But since you are suggesting a more encompassing change ... :-)

Original corefile, without manually configured DNS servers, but with DHCP assigned DNS server: forward . dns://192.168.0.1 dns://127.0.0.1:5553 {

Your corefile, without manually configured DNS servers and without DHCP assigned DNS server: forward . dns://127.0.0.11:53 dns://127.0.0.1:5553 {

All requests to dns://127.0.0.1:5553 are forwarded to cloudflare servers which cannot resolve hosts in the local network/docker infrastructure. dns://192.168.0.1 is a local resolver that can resolve local hosts and, typically, non-local hosts by forwarding requests to other non-local DNS servers. dns://127.0.0.11:53 is also a local resolver that can resolve local Docker hosts (e.g. containers) and, if so configured through Docker, other local and non-local hosts by forwarding requests to other DNS servers.

fenichelar commented 2 years ago

@gjdoornink I'm not following what the issue is.

Your corefile, without manually configured DNS servers and without DHCP assigned DNS server: forward . dns://127.0.0.11:53 dns://127.0.0.1:5553 {

Yes. This is the same way it behaves today and the same way it behaves with your PR. If you don't provide DNS servers to Home Assistant that are capable of resolving local domain names, then it won't be able to resolve local domain names. There is nothing we can do about this.

gjdoornink commented 2 years ago

@fenichelar What I am trying to express is that the forward statement should not contain DNS resolvers that cannot resolve hosts in the local network, since that inevitably leads to DNS resolve errors and the corresponding problems in Home Assistant.

fenichelar commented 2 years ago

@gjdoornink

What I am trying to express is that the forward statement should not contain DNS resolvers that cannot resolve hosts in the local network, since that inevitably leads to DNS resolve errors and the corresponding problems in Home Assistant.

If there are DNS servers that can resolve local domain names, then I agree. But if no DNS servers that can resolve local domain names are known to Home Assistant, then the forward line will contain DNS servers that can't resolve local domains. The only alternative would be to not have any forwarding configured.

Maybe the best way to communicate would be to just let me know what you are thinking for the forwarding line. I'm open to suggestions for my PR. I like your PR but it doesn't solve the problem I am having (I don't want DNS requests to be sent to Cloudflare under any circumstances because the requests are blocked so it just causes noisy logs and slow DNS failures). The issue I am having has been reported by many others as well. So I am trying to solve both of our problems with this PR 😄 .

(Dataset entries)
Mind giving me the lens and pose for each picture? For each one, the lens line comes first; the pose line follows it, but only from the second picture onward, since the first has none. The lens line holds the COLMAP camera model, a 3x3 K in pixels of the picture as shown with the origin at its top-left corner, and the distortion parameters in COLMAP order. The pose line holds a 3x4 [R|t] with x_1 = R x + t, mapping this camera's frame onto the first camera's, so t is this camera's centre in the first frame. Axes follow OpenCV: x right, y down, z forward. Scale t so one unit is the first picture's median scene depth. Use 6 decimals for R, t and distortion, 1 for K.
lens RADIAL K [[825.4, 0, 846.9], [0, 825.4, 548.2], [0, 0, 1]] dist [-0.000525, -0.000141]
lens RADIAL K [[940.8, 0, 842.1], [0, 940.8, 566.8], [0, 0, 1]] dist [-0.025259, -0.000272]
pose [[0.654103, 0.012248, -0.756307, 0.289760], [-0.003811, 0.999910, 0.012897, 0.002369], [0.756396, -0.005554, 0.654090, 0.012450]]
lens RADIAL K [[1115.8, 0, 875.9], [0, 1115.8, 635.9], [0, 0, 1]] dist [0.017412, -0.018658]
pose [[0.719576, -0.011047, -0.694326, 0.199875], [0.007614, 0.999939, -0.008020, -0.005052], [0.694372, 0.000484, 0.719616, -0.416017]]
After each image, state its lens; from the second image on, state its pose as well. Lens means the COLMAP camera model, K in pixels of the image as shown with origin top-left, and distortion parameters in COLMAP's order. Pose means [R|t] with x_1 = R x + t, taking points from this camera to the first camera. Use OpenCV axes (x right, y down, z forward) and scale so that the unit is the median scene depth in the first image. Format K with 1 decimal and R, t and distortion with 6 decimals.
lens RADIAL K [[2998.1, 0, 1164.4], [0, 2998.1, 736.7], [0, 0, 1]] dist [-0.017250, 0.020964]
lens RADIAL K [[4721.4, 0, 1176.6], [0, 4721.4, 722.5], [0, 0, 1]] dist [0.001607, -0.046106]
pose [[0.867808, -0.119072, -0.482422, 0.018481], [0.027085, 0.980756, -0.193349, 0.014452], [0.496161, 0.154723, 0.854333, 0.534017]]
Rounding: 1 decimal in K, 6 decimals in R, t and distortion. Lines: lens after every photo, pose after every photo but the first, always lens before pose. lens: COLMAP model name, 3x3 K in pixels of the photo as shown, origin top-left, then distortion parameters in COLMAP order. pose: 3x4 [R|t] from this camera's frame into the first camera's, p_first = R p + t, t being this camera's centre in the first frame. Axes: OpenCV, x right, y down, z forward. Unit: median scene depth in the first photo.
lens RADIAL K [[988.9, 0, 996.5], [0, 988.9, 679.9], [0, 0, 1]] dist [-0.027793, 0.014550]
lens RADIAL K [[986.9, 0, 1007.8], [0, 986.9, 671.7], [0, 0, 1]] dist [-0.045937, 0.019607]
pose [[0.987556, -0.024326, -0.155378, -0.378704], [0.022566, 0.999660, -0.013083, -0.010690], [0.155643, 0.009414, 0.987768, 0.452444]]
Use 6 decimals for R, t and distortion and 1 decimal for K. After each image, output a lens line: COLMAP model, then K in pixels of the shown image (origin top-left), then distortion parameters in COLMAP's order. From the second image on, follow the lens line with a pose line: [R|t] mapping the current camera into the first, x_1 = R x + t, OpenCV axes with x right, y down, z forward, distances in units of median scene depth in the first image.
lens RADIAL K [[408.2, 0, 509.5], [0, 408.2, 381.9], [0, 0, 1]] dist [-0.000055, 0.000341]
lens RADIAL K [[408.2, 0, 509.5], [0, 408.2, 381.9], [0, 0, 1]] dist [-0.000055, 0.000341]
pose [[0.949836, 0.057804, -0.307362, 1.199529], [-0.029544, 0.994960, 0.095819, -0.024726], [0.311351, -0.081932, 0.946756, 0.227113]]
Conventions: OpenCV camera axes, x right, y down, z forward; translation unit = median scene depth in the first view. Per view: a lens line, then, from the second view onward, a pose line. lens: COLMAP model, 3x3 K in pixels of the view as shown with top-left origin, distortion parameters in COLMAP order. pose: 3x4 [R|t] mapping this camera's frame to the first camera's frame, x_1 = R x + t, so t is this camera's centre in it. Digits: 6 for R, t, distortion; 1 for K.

## [The problem]
Copy out the passage of the DNS forwarding discussion starting at "Maybe the best" and ending at "this PR 😄 .". These items have no connection to the DNS forwarding discussion.

## [Answer space]
Maybe the best way to communicate would be to just let me know what you are thinking for the forwarding line. I'm open to suggestions for my PR. I like your PR but it doesn't solve the problem I am having (I don't want DNS requests to be sent to Cloudflare under any circumstances because the requests are blocked so it just causes noisy logs and slow DNS failures). The issue I am having has been reported by many others as well. So I am trying to solve both of our problems with this PR 😄 .